With more experience in the labor market than The Brothers, The Hallway Hangers strongly believed that school success did not ensure a stable and well-paid job. This aspect was closely correlated with their inadequacy to the education system’s requirements. Aware of the unequal opportunities on the labor market, regardless of the level of education, they believed that the effort should not be made. On the other hand, The Brothers, who had experienced mainly part-time or summer time jobs, did not internalize these external forces, and therefore, their desire to work hard in school for good results did not diminish. But it had a considerable impact on their self-esteem: unaware that the “rules of the game” were not correct (opportunities in the labor market were not equal for all, and the education system favored a higher cultural capital than the one they had access to) they held themselves responsible for school failures, which led to lower confidence in their abilities, and to a gradual decrease of their expectations about future occupations in the labor market.

Racism had a much lower impact than social capital

Racism and social capital were other factors brought into question by the author. Although perhaps contrary to the expectations of the readers, who would expect for The Brothers (mostly young people of color) to feel the impact of racial discrimination stronger than The Hallway Hangers (mostly young white people), the study found the opposite. The latter considered themselves victims of racism, in the form of positive discrimination against people of color. Their perception was that the opportunities of the labor market favored the people of color. The paradox of this aspect was highlighted in the second part of the book. Analyzing how the members of each group evolved on the labor market eight years later (1991), the research showed the importance of social capital (the people network) in obtaining a job, which proved to be much richer in the case of whites.

The initial study ended with a rethinking of the initial theoretical aspects, emphasizing the two-way relationship between social structures and individuals. Thus, although structures considerably influence individuals’ expectations and decisions, the latter are more than passive recipients of these influences. They interpret them and act on them.

If the first study left readers with the impression that chances of social mobility were higher for The Brothers members, given their school involvement, appropriate social behavior and confidence in the achievement ideology (as opposed to The Hallway Hangers – absentees, “bad boys” who abuse drugs and alcohol), the second study shows the 15 subjects far from their initial expectations. Although both groups dreamed of stable jobs with incomes that would allow them to leave Clarendon Heights and support their families, eight years later the subjects were still struggling on their way up to the social ladder. And in this respect, the differences between the two groups were not as big as in the beginning. Most of them had become parents and were struggling to make ends meet. The Hallway Hangers were reconsidering their decision to not get involved enough in school, and The Brothers were more aware of the external forces that determined their chances in the labor market.

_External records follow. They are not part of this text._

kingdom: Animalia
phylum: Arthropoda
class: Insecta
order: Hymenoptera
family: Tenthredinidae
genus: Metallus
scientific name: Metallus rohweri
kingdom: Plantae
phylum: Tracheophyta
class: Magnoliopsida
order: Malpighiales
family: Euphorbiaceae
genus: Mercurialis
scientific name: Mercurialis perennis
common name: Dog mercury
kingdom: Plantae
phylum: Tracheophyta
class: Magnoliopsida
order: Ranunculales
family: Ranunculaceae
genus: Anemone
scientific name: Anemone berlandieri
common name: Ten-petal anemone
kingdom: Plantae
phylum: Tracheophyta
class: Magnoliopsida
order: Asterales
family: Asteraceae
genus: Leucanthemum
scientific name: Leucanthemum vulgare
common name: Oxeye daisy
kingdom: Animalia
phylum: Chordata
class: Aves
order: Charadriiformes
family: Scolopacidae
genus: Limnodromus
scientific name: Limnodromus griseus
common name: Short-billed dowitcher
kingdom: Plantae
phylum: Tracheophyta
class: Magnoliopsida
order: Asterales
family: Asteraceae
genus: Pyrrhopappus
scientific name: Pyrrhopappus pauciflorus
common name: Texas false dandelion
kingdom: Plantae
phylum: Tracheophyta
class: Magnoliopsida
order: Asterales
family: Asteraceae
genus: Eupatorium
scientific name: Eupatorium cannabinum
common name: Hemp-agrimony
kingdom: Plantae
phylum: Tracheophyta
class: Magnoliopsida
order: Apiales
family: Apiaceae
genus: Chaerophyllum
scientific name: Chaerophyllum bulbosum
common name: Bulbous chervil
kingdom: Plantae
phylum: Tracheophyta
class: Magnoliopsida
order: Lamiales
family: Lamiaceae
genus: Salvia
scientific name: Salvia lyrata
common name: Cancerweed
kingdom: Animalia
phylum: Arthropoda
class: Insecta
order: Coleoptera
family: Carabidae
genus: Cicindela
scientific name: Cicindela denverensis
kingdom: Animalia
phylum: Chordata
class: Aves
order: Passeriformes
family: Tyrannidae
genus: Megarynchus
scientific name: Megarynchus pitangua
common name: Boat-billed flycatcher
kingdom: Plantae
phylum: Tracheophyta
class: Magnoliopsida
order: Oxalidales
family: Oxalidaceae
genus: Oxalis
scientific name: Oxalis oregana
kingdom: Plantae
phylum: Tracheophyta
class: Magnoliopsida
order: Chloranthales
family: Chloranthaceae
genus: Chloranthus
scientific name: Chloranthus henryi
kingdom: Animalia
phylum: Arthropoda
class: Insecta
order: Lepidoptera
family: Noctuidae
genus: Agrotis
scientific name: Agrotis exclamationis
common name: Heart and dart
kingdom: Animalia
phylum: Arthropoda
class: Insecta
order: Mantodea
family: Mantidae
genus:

In the last part of the book, Jay MaLeod depicts the subjects twenty years after the first study. Of the four most successful subjects, three were white, one was of color, two belonged to The Hallway Hangers, two belonged to The Brothers. It is worth noting the conclusion of Katherine McClelland and David Karen, who emphasize that the greatest success was achieved by those who decided to work on their own (one of them moved to another state and developed his own construction company, the other became a real estate broker), thus managing to diminish the influence of structures (institutions, organizations) on their evolution.

In conclusion, with the limitation that the research was conducted only on 15 subjects belonging to the low-income class, the book suggests that social mobility in the American society is much more difficult to achieve (not impossible, however) for the low-income class than for the upper ones. More importantly, in Ain’t No Makin’ It, Jay MacLeod manages to highlight the diversity of structural and cultural factors that influence an individual’s evolution on the social ladder.